The second question Sutton asked in this post was in a character series what unforgivable mistake does the writer have to make in order for the series to be dumped? This is a very scary feeling and again applies across multiple genres. I myself dumped the Anita Blake series by Laurel K Hamilton when her books became too raunchy. He even mentioned that perhaps the author did not truly make a mistake so much as fail to hook the reader from the beginning. I have to point a finger at Patterson in this case. The man does not even writer his own novels anymore, but the Alex Cross series sells like mad, even after he actually had a commercial where he threatened to kill the character off if not enough people bought his book. Ugh.

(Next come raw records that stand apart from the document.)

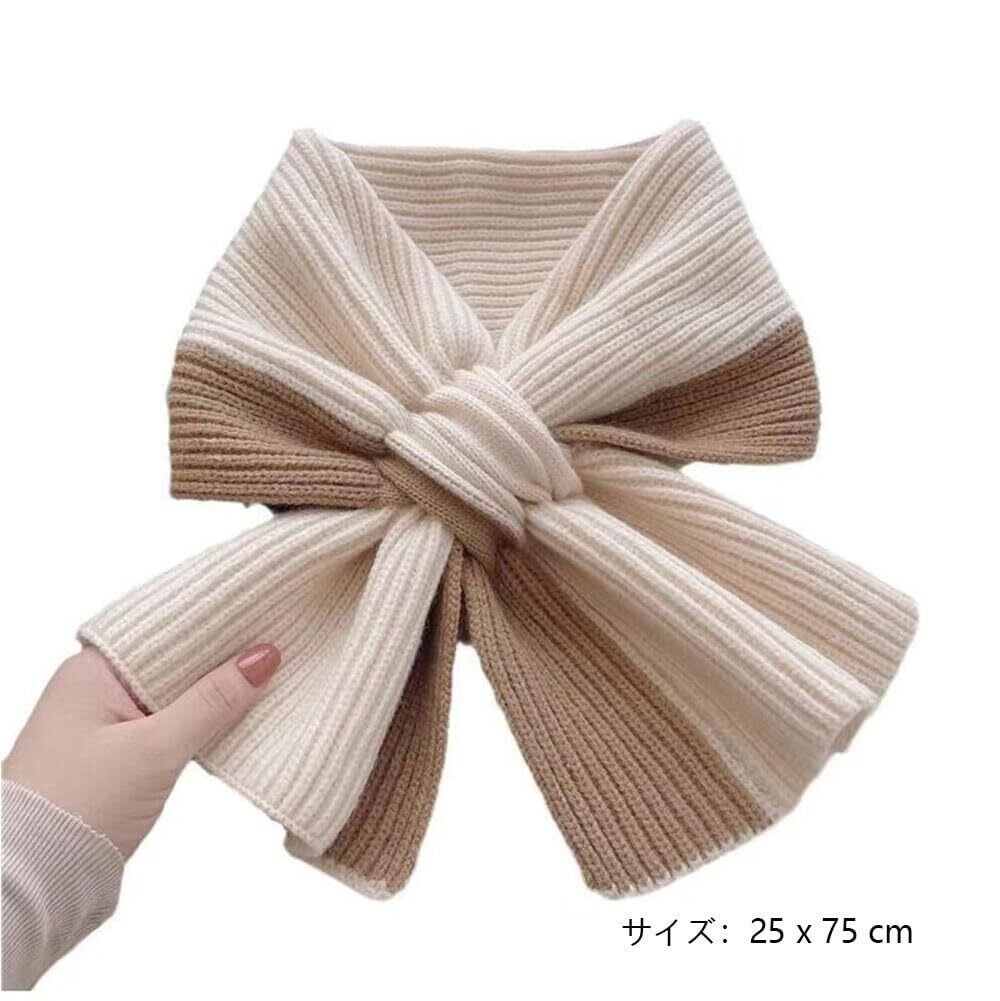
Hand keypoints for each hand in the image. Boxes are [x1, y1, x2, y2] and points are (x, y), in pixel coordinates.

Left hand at [2, 643, 280, 857]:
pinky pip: (169, 723)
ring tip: (271, 676)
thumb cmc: (77, 807)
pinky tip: (236, 718)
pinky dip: (200, 722)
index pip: (168, 629)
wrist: (30, 884)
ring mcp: (105, 723)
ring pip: (176, 694)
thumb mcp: (155, 749)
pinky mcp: (117, 756)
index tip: (266, 614)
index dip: (218, 623)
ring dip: (215, 693)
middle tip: (280, 642)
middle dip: (223, 658)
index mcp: (92, 670)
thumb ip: (212, 702)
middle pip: (174, 660)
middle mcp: (96, 688)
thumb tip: (263, 657)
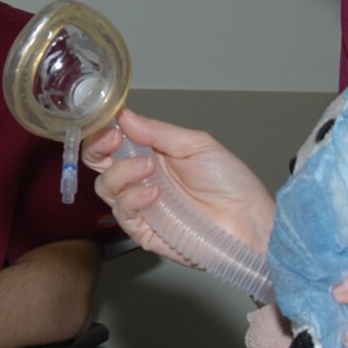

Aside from Sutton’s insights on writers, he also had many posts which shed more light on the world of publishing and selling. I found his post on’s war with Macmillan a bit unsettling. I know I am treading tricky ground here but I have always had issue with book pricing, I love working in a used book store that sells books for $1 -$4 because I hate how much Borders expects people to pay for the pleasure of reading in our current economy. When Amazon attempted to sell Macmillan’s books for cheaper than the publisher wished, Macmillan pulled all there stock out of Amazon. Okay, but I am not going to stop using Amazon because I am a poor working class housewife and Amazon helps me afford school books. It is hard to defend Macmillan’s decision, or Amazon’s reaction when I have been perpetually torn over book pricing for years now. Still it was insightful to read about the situation. I wonder how I would feel if I were a published writer in this scenario.